_Task description_: Please return, with no alterations, the lines below from the very first through the one that contains "residues found in".

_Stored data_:
----

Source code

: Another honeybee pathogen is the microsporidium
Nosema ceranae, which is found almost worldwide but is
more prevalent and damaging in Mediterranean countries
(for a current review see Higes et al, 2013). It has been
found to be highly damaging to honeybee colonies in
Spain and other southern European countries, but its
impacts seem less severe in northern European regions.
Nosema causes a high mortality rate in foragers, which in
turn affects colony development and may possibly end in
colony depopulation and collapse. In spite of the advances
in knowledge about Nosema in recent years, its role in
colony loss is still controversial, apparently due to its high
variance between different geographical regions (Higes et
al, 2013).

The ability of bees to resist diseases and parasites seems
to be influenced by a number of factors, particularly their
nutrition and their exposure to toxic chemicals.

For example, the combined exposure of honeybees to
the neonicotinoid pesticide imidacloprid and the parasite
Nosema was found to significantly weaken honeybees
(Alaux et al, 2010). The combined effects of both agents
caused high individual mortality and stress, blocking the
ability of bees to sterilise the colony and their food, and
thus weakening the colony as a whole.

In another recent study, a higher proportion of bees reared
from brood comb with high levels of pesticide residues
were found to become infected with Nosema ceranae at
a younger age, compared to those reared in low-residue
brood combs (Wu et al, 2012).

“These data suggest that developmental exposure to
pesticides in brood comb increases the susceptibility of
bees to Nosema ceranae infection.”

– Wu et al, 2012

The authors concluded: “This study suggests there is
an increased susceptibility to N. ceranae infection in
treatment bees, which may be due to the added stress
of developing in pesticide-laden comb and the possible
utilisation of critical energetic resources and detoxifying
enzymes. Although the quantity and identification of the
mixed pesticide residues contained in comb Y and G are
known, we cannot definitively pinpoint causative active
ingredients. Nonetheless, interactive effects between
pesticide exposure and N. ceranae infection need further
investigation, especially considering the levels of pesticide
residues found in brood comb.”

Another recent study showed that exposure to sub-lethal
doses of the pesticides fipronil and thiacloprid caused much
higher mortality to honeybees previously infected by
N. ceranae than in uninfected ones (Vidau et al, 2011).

----

_Written answer_:
Source code

: Another honeybee pathogen is the microsporidium
Nosema ceranae, which is found almost worldwide but is
more prevalent and damaging in Mediterranean countries
(for a current review see Higes et al, 2013). It has been
found to be highly damaging to honeybee colonies in
Spain and other southern European countries, but its
impacts seem less severe in northern European regions.
Nosema causes a high mortality rate in foragers, which in
turn affects colony development and may possibly end in
colony depopulation and collapse. In spite of the advances
in knowledge about Nosema in recent years, its role in
colony loss is still controversial, apparently due to its high
variance between different geographical regions (Higes et
al, 2013).

The ability of bees to resist diseases and parasites seems
to be influenced by a number of factors, particularly their
nutrition and their exposure to toxic chemicals.

For example, the combined exposure of honeybees to
the neonicotinoid pesticide imidacloprid and the parasite
Nosema was found to significantly weaken honeybees
(Alaux et al, 2010). The combined effects of both agents
caused high individual mortality and stress, blocking the
ability of bees to sterilise the colony and their food, and
thus weakening the colony as a whole.

In another recent study, a higher proportion of bees reared
from brood comb with high levels of pesticide residues
were found to become infected with Nosema ceranae at
a younger age, compared to those reared in low-residue
brood combs (Wu et al, 2012).

“These data suggest that developmental exposure to
pesticides in brood comb increases the susceptibility of
bees to Nosema ceranae infection.”

– Wu et al, 2012

The authors concluded: “This study suggests there is
an increased susceptibility to N. ceranae infection in
treatment bees, which may be due to the added stress
of developing in pesticide-laden comb and the possible
utilisation of critical energetic resources and detoxifying
enzymes. Although the quantity and identification of the
mixed pesticide residues contained in comb Y and G are
known, we cannot definitively pinpoint causative active
ingredients. Nonetheless, interactive effects between
pesticide exposure and N. ceranae infection need further
investigation, especially considering the levels of pesticide
residues found in brood comb.”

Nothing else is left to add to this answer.